More common scenario is to create object with reserved large enough size outside the function and pass large object to the function by pointer or by reference. You could reuse this object on several calls to your function. Thus you could reduce continual memory allocation.
In both cases you are allocating new vector many many times.
What you should do is to pass both input and output objects to your class/function:
void fun(const std::vector<double> & in, const int n, std::vector<double> & out)
{
out[n] *= in[n];
}
this way you separate your logic from the algorithm. You'll have to create a new std::vector once and pass it to the function as many time as you want. Notice that there's unnecessary no copy/allocation made.
p.s. it's been awhile since I did c++. It may not compile right away.
It's not an ugly optimization. It's actually a fairly decent one.
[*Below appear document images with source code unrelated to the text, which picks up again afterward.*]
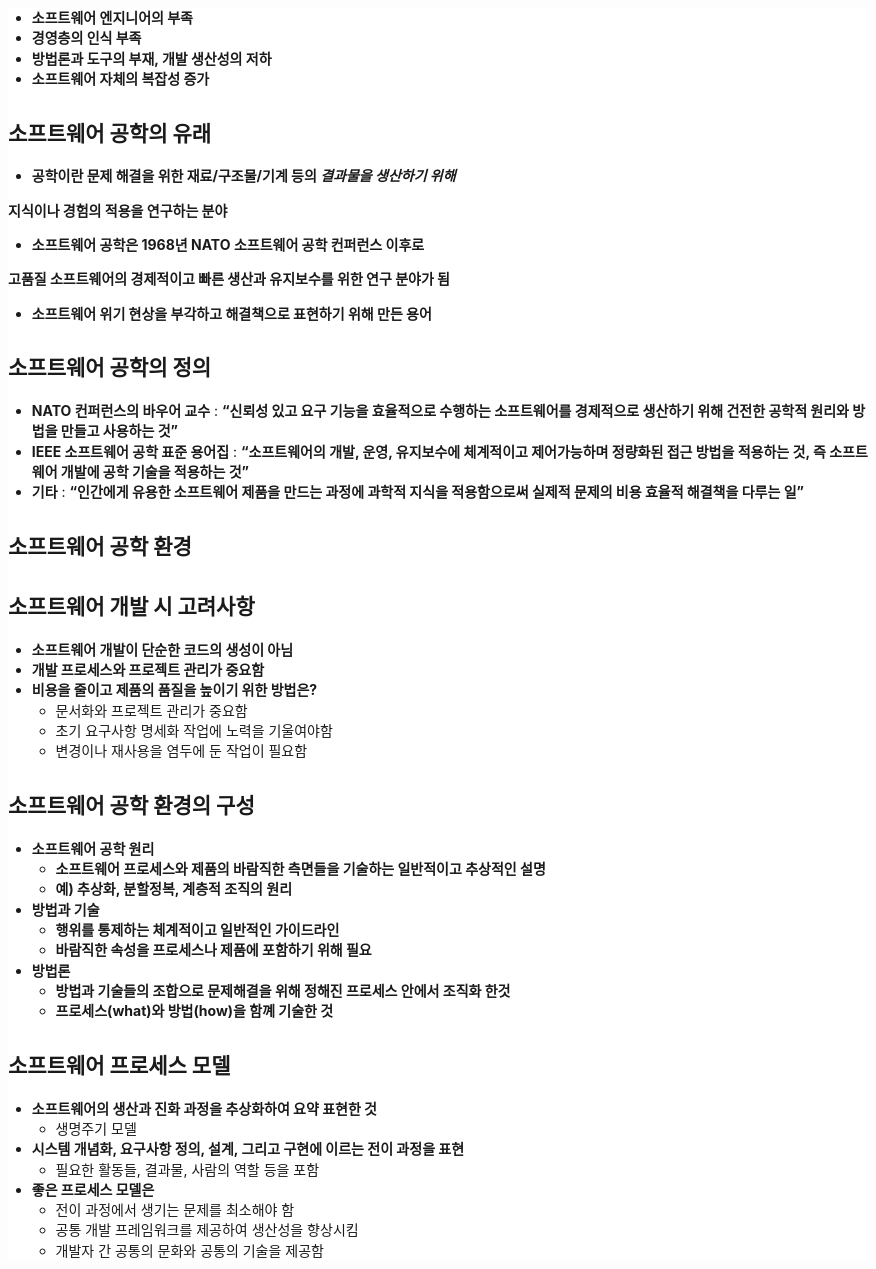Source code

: - **소프트웨어 엔지니어의 부족**
- **경영층의 인식 부족**
- **방법론과 도구의 부재, 개발 생산성의 저하**
- **소프트웨어 자체의 복잡성 증가**

## 소프트웨어 공학의 유래

- **공학이란 문제 해결을 위한 재료/구조물/기계 등의 _결과물을 생산하기 위해_**

**지식이나 경험의 적용을 연구하는 분야**

- **소프트웨어 공학은 1968년 NATO 소프트웨어 공학 컨퍼런스 이후로**

**고품질 소프트웨어의 경제적이고 빠른 생산과 유지보수를 위한 연구 분야가 됨**

- **소프트웨어 위기 현상을 부각하고 해결책으로 표현하기 위해 만든 용어**

## 소프트웨어 공학의 정의

- **NATO 컨퍼런스의 바우어 교수** : **“신뢰성 있고 요구 기능을 효율적으로 수행하는 소프트웨어를 경제적으로 생산하기 위해 건전한 공학적 원리와 방법을 만들고 사용하는 것”**
- **IEEE 소프트웨어 공학 표준 용어집** : **“소프트웨어의 개발, 운영, 유지보수에 체계적이고 제어가능하며 정량화된 접근 방법을 적용하는 것, 즉 소프트웨어 개발에 공학 기술을 적용하는 것”**
- **기타** : **“인간에게 유용한 소프트웨어 제품을 만드는 과정에 과학적 지식을 적용함으로써 실제적 문제의 비용 효율적 해결책을 다루는 일”**

## 소프트웨어 공학 환경

## 소프트웨어 개발 시 고려사항

- **소프트웨어 개발이 단순한 코드의 생성이 아님**
- **개발 프로세스와 프로젝트 관리가 중요함**
- **비용을 줄이고 제품의 품질을 높이기 위한 방법은?**
  - 문서화와 프로젝트 관리가 중요함
  - 초기 요구사항 명세화 작업에 노력을 기울여야함
  - 변경이나 재사용을 염두에 둔 작업이 필요함

## 소프트웨어 공학 환경의 구성

- **소프트웨어 공학 원리**
  - **소프트웨어 프로세스와 제품의 바람직한 측면들을 기술하는 일반적이고 추상적인 설명**
  - **예) 추상화, 분할정복, 계층적 조직의 원리**
- **방법과 기술**
  - **행위를 통제하는 체계적이고 일반적인 가이드라인**
  - **바람직한 속성을 프로세스나 제품에 포함하기 위해 필요**
- **방법론**
  - **방법과 기술들의 조합으로 문제해결을 위해 정해진 프로세스 안에서 조직화 한것**
  - **프로세스(what)와 방법(how)을 함꼐 기술한 것**

## 소프트웨어 프로세스 모델

- **소프트웨어의 생산과 진화 과정을 추상화하여 요약 표현한 것**
  - 생명주기 모델
- **시스템 개념화, 요구사항 정의, 설계, 그리고 구현에 이르는 전이 과정을 표현**
  - 필요한 활동들, 결과물, 사람의 역할 등을 포함
- **좋은 프로세스 모델은**
  - 전이 과정에서 생기는 문제를 최소해야 함
  - 공통 개발 프레임워크를 제공하여 생산성을 향상시킴
  - 개발자 간 공통의 문화와 공통의 기술을 제공함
I would, however, hide output and make an operator[] member to access its members. Why? Because you just might be able to perform a lazy evaluation optimization by moving all the math to that function, thus only doing that math when the client requests that value. Until the user asks for it, why do it if you don't need to?
Edit:
Just checked the standard. Behavior of the assignment operator is based on insert(). Notes for that function state that an allocation occurs if new size exceeds current capacity. Of course this does not seem to explicitly disallow an implementation from reallocating even if otherwise...I'm pretty sure you'll find none that do and I'm sure the standard says something about it somewhere else. Thus you've improved speed by removing allocation calls.
You should still hide the internal vector. You'll have more chance to change implementation if you use encapsulation. You could also return a reference (maybe const) to the vector from the function and retain the original syntax.
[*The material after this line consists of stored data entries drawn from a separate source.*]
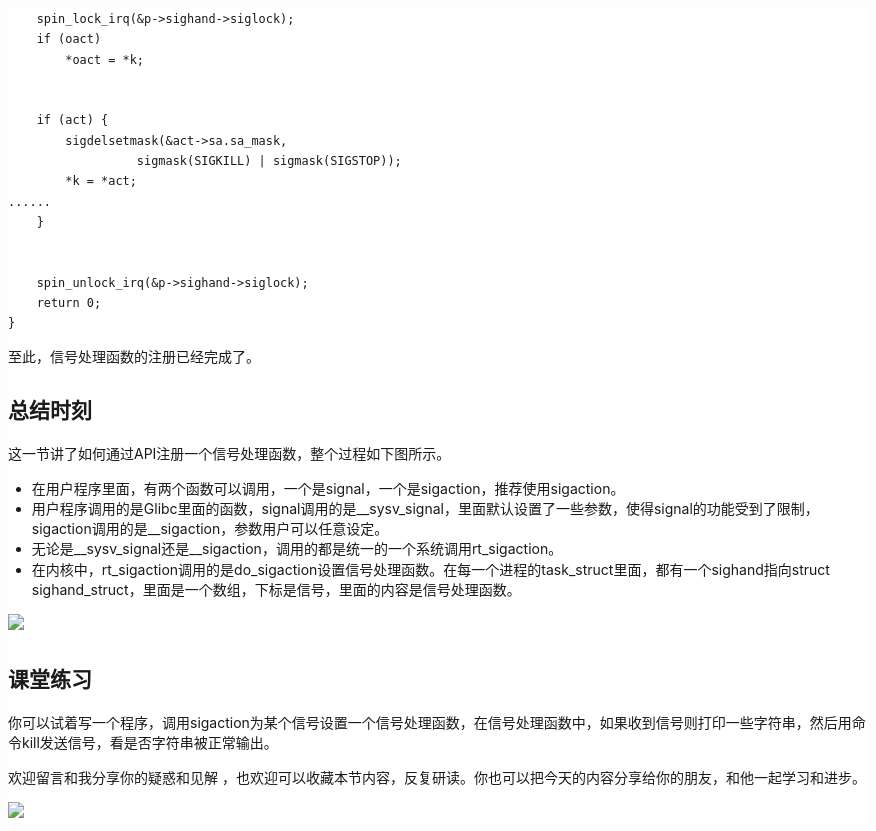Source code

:     
    	spin_lock_irq(&p->sighand->siglock);
    	if (oact)
    		*oact = *k;
    
    
    	if (act) {
    		sigdelsetmask(&act->sa.sa_mask,
    			      sigmask(SIGKILL) | sigmask(SIGSTOP));
    		*k = *act;
    ......
    	}
    
    
    	spin_unlock_irq(&p->sighand->siglock);
    	return 0;
    }
    

至此，信号处理函数的注册已经完成了。

## 总结时刻

这一节讲了如何通过API注册一个信号处理函数，整个过程如下图所示。

  * 在用户程序里面，有两个函数可以调用，一个是signal，一个是sigaction，推荐使用sigaction。
  * 用户程序调用的是Glibc里面的函数，signal调用的是__sysv_signal，里面默认设置了一些参数，使得signal的功能受到了限制，sigaction调用的是__sigaction，参数用户可以任意设定。
  * 无论是__sysv_signal还是__sigaction，调用的都是统一的一个系统调用rt_sigaction。
  * 在内核中，rt_sigaction调用的是do_sigaction设置信号处理函数。在每一个进程的task_struct里面，都有一个sighand指向struct sighand_struct，里面是一个数组，下标是信号，里面的内容是信号处理函数。

![](https://static001.geekbang.org/resource/image/7c/28/7cb86c73b9e73893e6b0e0433d476928.png)

## 课堂练习

你可以试着写一个程序，调用sigaction为某个信号设置一个信号处理函数，在信号处理函数中，如果收到信号则打印一些字符串，然后用命令kill发送信号，看是否字符串被正常输出。

欢迎留言和我分享你的疑惑和见解 ，也欢迎可以收藏本节内容，反复研读。你也可以把今天的内容分享给你的朋友，和他一起学习和进步。

![](https://static001.geekbang.org/resource/image/8c/37/8c0a95fa07a8b9a1abfd394479bdd637.jpg)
I played with this a bit, and came up with the code below. I keep thinking there's a better way to do this, but it's escaping me for now.
The key differences:
I'm allergic to public member variables, so I made output private, and put getters around it.
Having the operator return void isn't necessary for the optimization, so I have it return the value as a const reference so we can preserve return value semantics.
I took a stab at generalizing the approach into a templated base class, so you can then define derived classes for a particular return type, and not re-define the plumbing. This assumes the object you want to create takes a one-arg constructor, and the function you want to call takes in one additional argument. I think you'd have to define other templates if this varies.
Enjoy...
#include <vector>
template<typename T, typename ConstructArg, typename FuncArg>
class ReturnT
{
public:
ReturnT(ConstructArg arg): output(arg){}
virtual ~ReturnT() {}
const T& operator()(const T& in, FuncArg arg)
{
output = in;
this->doOp(arg);
return this->getOutput();
}
const T& getOutput() const {return output;}
protected:
T& getOutput() {return output;}
private:
virtual void doOp(FuncArg arg) = 0;
T output;
};
class F : public ReturnT<std::vector<double>, std::size_t, const int>
{
public:
F(std::size_t size) : ReturnT<std::vector<double>, std::size_t, const int>(size) {}
private:
virtual void doOp(const int n)
{
this->getOutput()[n] *= n;
}
};
int main()
{
const int N = 100;
std::vector<double> start(N,10.);
double a;
// second solution
F f(N);
for (unsigned long int i = 0; i != 10000000; ++i)
{
a = f(start, 2)[3];
}
}
It seems quite strange(I mean the need for optimization at all) - I think that a decent compiler should perform return value optimization in such cases. Maybe all you need is to enable it.